А звонки стали чаще. И то длинных несколько, то масса коротких, всю душу искололи.
— Молчи, Мотька, молчи! — умоляет Санечка. — Нет нас дома.
И он начинает носить из всех комнат стулья, класть их друг на друга, делать баррикаду.
И он уже все двенадцать стульев взгромоздил у дверей, а сверху покидал диванные подушки, а потом подтащил тумбочку и ею все это сооружение придавил.
Пока он работал, лифтерша приутихла, ушла вроде бы. Но только мы с Саней пот со лба стерли, как раздались новые страшные удары по двери, и что-то затрещало, и я поняла — это она топором замок перерубает.
Поглядел на меня Саня грустными глазами, попрощался со мной мысленно и понесся в спальню, баррикадировать еще одну дверь. Не знаю откуда у него силы взялись. Смотрю, кровать волочит.
И тут, наконец, в замке треснуло, дверь распахнулась и такой начался грохот и стоны, что я вынуждена была спрятаться в кухне.
— Ааа! — слышу, — Бам-ба-ра-бам! Трах-та-ра-рах! Кррр!
Это оказывается вся баррикада обвалилась на лестницу и кого-то видно пришибло.

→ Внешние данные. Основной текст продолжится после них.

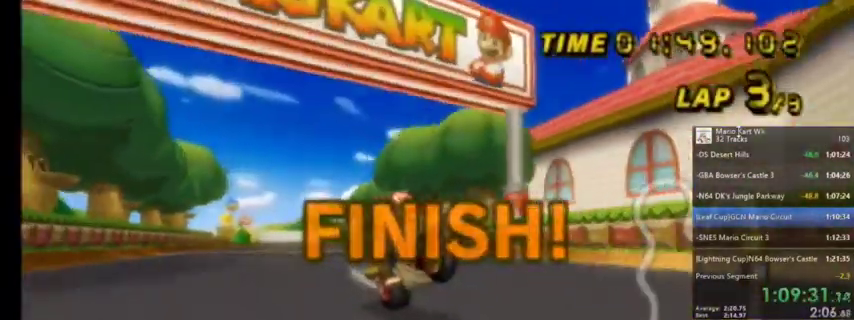
{"buttons": ["A"], "left_stick": "center", "right_stick": "center", "events": [[333, "A", "down"]]}
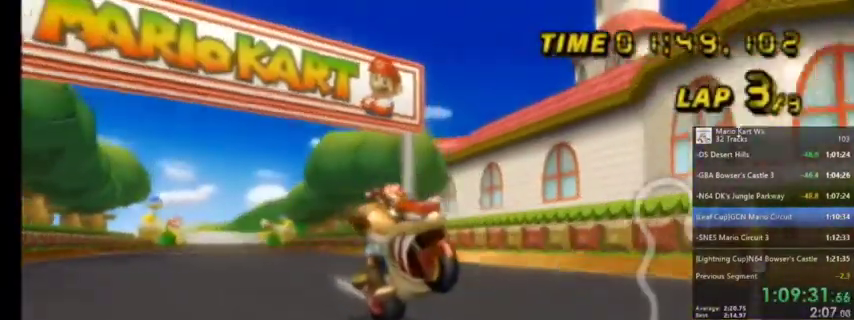
{"buttons": ["A"], "left_stick": "center", "right_stick": "center", "events": [[34, "A", "up"], [401, "A", "down"]]}
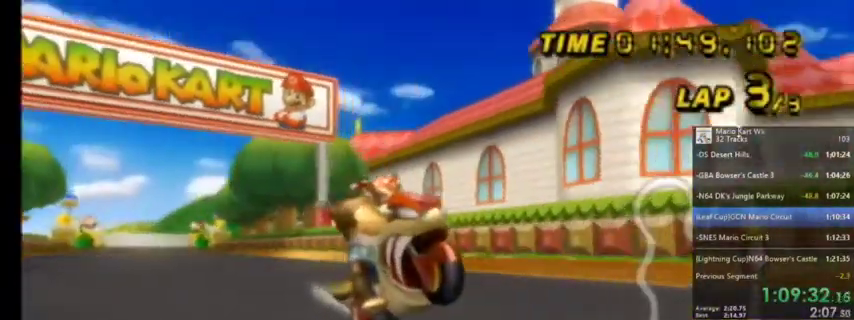
{"buttons": ["A"], "left_stick": "center", "right_stick": "center", "events": [[100, "A", "up"], [500, "A", "down"]]}
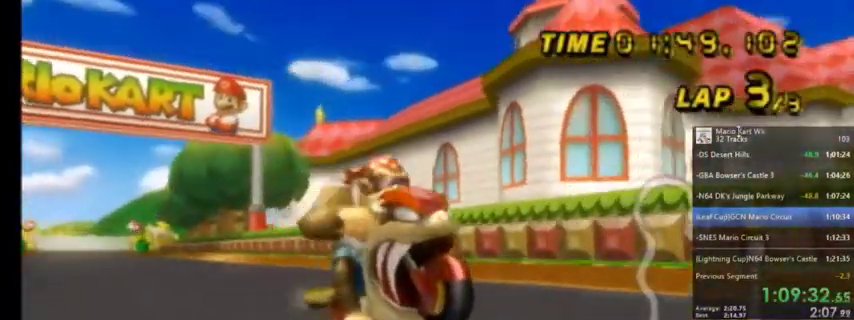
{"buttons": [], "left_stick": "center", "right_stick": "center", "events": [[200, "A", "up"]]}
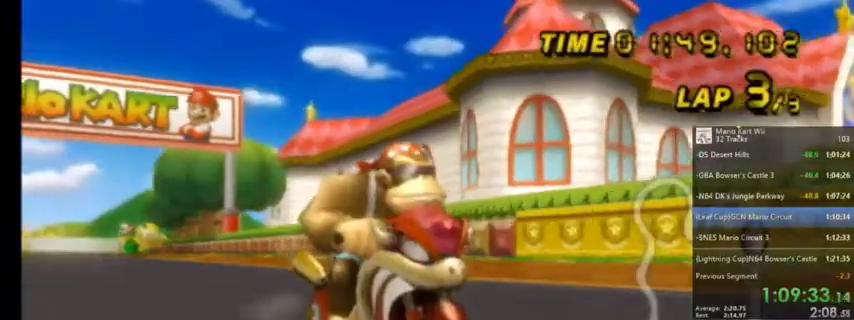
{"buttons": [], "left_stick": "center", "right_stick": "center", "events": [[200, "A", "down"], [333, "A", "up"]]}
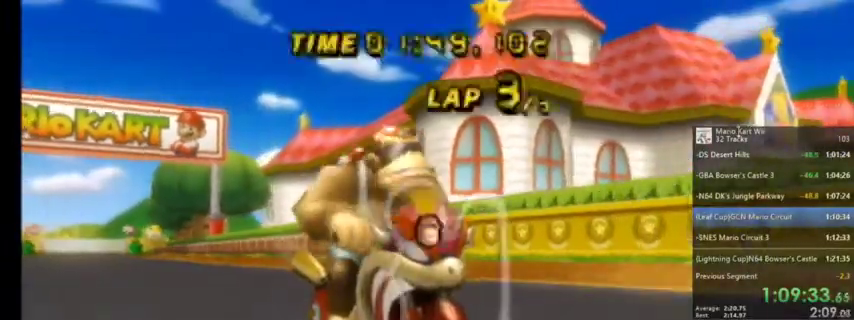
{"buttons": ["A"], "left_stick": "center", "right_stick": "center", "events": [[334, "A", "down"]]}
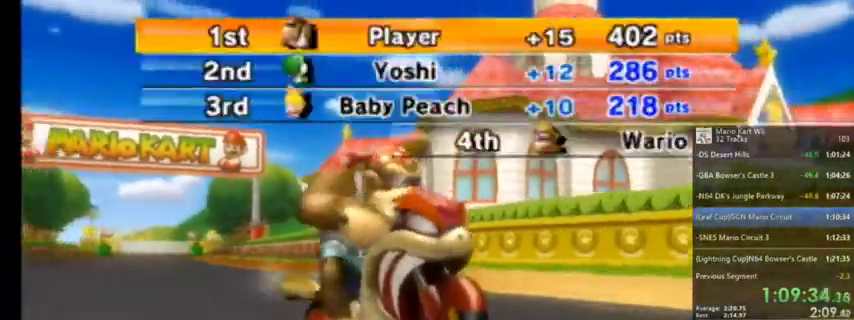
{"buttons": [], "left_stick": "center", "right_stick": "center", "events": [[33, "A", "up"]]}
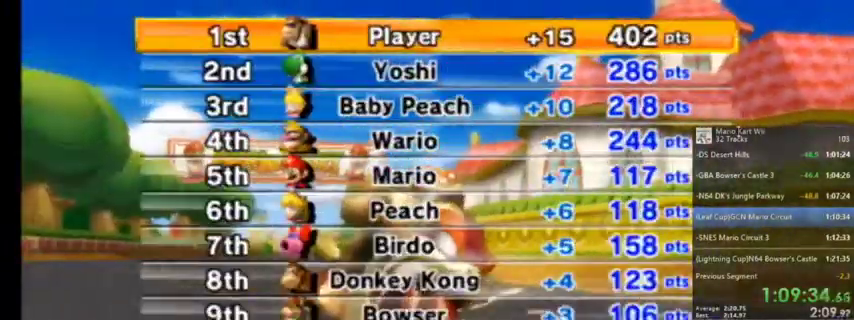
{"buttons": [], "left_stick": "center", "right_stick": "center", "events": [[234, "A", "down"], [367, "A", "up"]]}
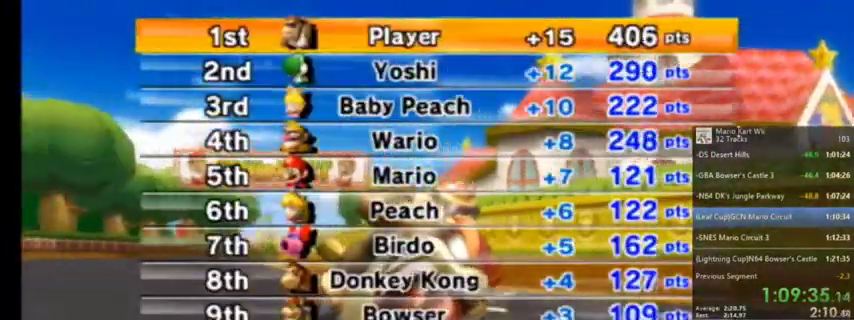
{"buttons": ["A"], "left_stick": "center", "right_stick": "center", "events": [[200, "A", "down"], [300, "A", "up"], [500, "A", "down"]]}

И вдруг вижу на кухне самого Бориса Борисыча. Без пиджака, рукава рубашки закатаны, ноги расставлены, в руках — топор, а в глазах — слезы.

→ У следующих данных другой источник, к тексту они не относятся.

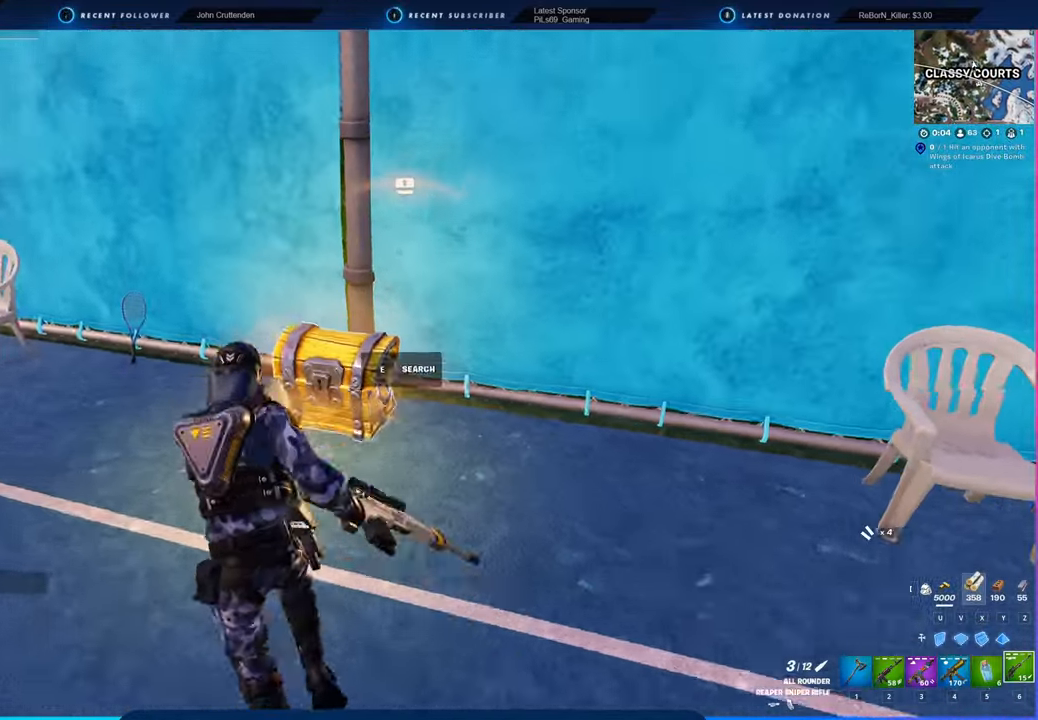
Gameplay with keyboard and mouse; each line is a JSON object with the keys and mouse buttons held at the frame after it. "events" lists presses ("down") and releases ("up") of "1", "2", "3", "4", "5", "6", "a", "alt", "c", "caps_lock", "ctrl", "d", "e", "f", "g", "n", "p", "q", "r", "s", "shift", "space", "t", "tab", "u", "v", "w", "x", "y", "z", "mouse_left", "mouse_wheel" and "mouse_right" between this image and that frame as [ms after this image, input, new state], when the widget could be followed in between. "mouse_left", "mouse_wheel", "mouse_right" = the "left", "wheel", "right" buttons of the "mouse" list. No other keys are recorded. "wheel" means that the mouse wheel is clicked or scrolled. "mouse_move" is the direction in which the mouse moves at that frame (one of eight, or "still"), when it could be read.
{"keys": ["w"], "mouse": [], "mouse_move": "right", "events": [[116, "w", "down"], [250, "a", "up"], [383, "e", "down"], [383, "shift", "down"], [483, "e", "up"], [483, "shift", "up"]]}
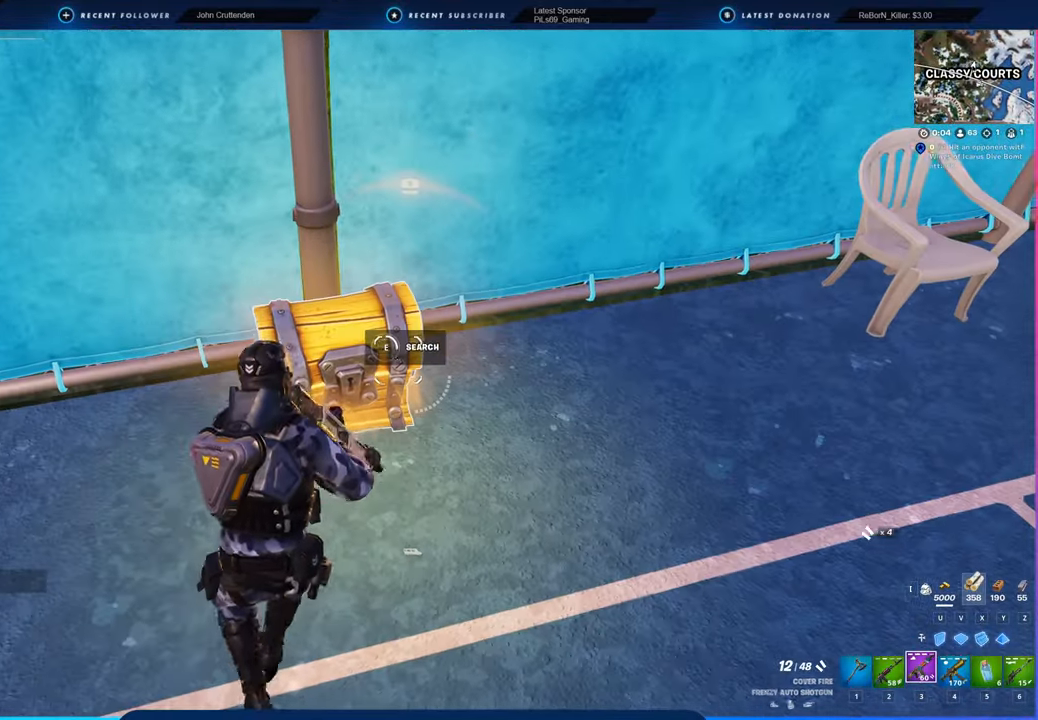
{"keys": [], "mouse": [], "mouse_move": "still", "events": [[33, "w", "up"]]}
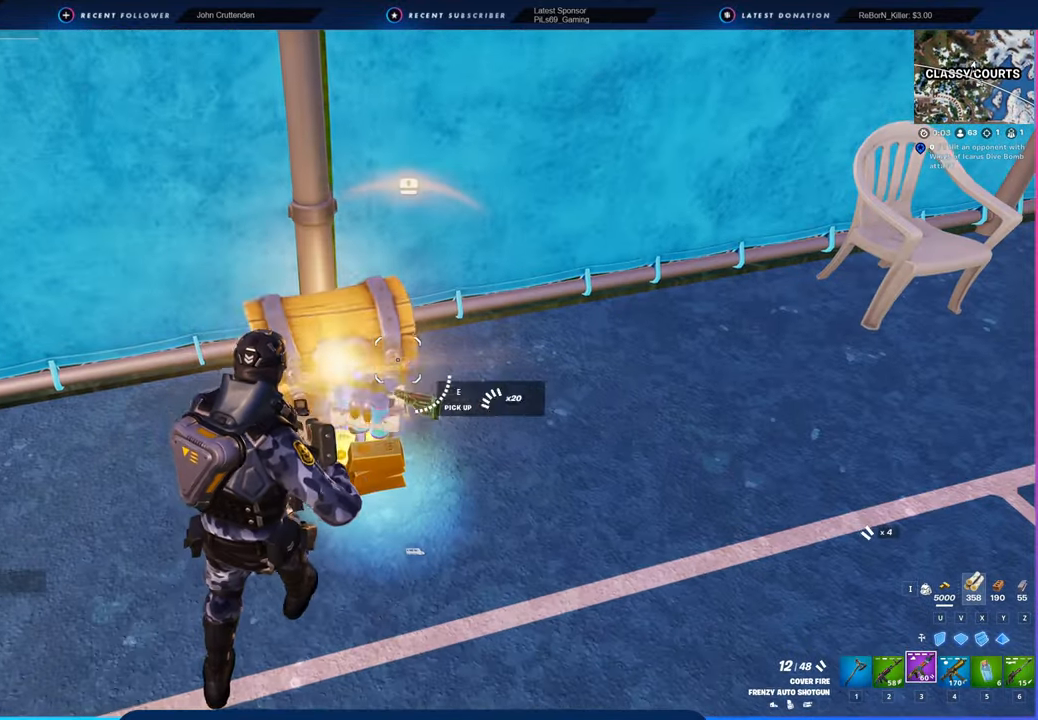
{"keys": ["a"], "mouse": [], "mouse_move": "up-right", "events": [[33, "d", "down"], [183, "w", "down"], [366, "d", "up"], [416, "a", "down"], [466, "w", "up"]]}
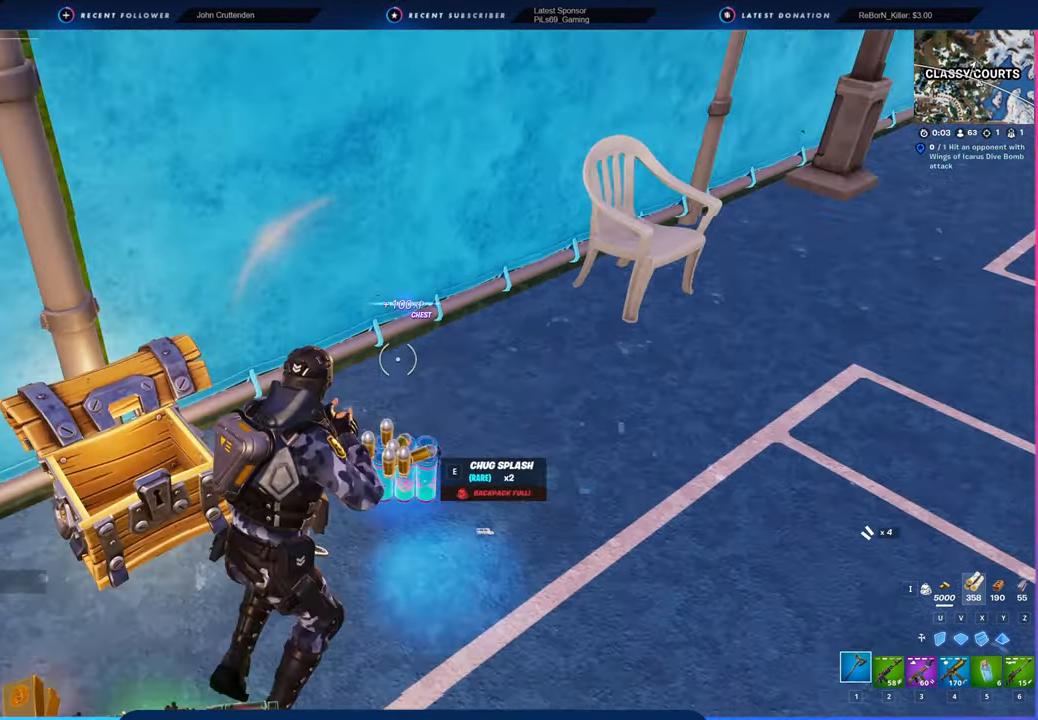
{"keys": ["shift", "w"], "mouse": [], "mouse_move": "left", "events": [[16, "mouse_left", "down"], [66, "mouse_left", "up"], [66, "s", "down"], [150, "a", "up"], [150, "d", "down"], [200, "s", "up"], [283, "w", "down"], [383, "d", "up"], [500, "shift", "down"]]}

— О, где мой сын? — спрашивает он сам себя. — Где мальчик мой любимый?
И ждет.
— Молчание! — бормочет он. — Ни всхлипа, ни дыханья… Нет, мне не пережить!
— Стоять на месте! — из спальни голос Санечки звучит. — Я вам не доверяю! Матвей, мой пес, бандита взять!!
(Я, наконец, поняла, это из пьесы Бориса Борисыча. Он нам ее недавно читал. И Саня выкрикнул, что пострашнее).
— О, сын! Ты жив?! Какое это счастье для сердца старого отца!
Протягивает руки, бросается к дверям.
(И это из пьесы. Конец второго акта. Борис Борисыч очень хорошо произнес).
— Жив, — сдавленно подтверждает Санечка и выглядывает из дверей. — Папа? — говорит он. — Значит, это ты ломал двери?
— О да, мой сын! Ты истерзал мне сердце, я вынужден к тебе был прорубаться топором! Но отчего, скажи мне, отчего, ты совершил такой поступок?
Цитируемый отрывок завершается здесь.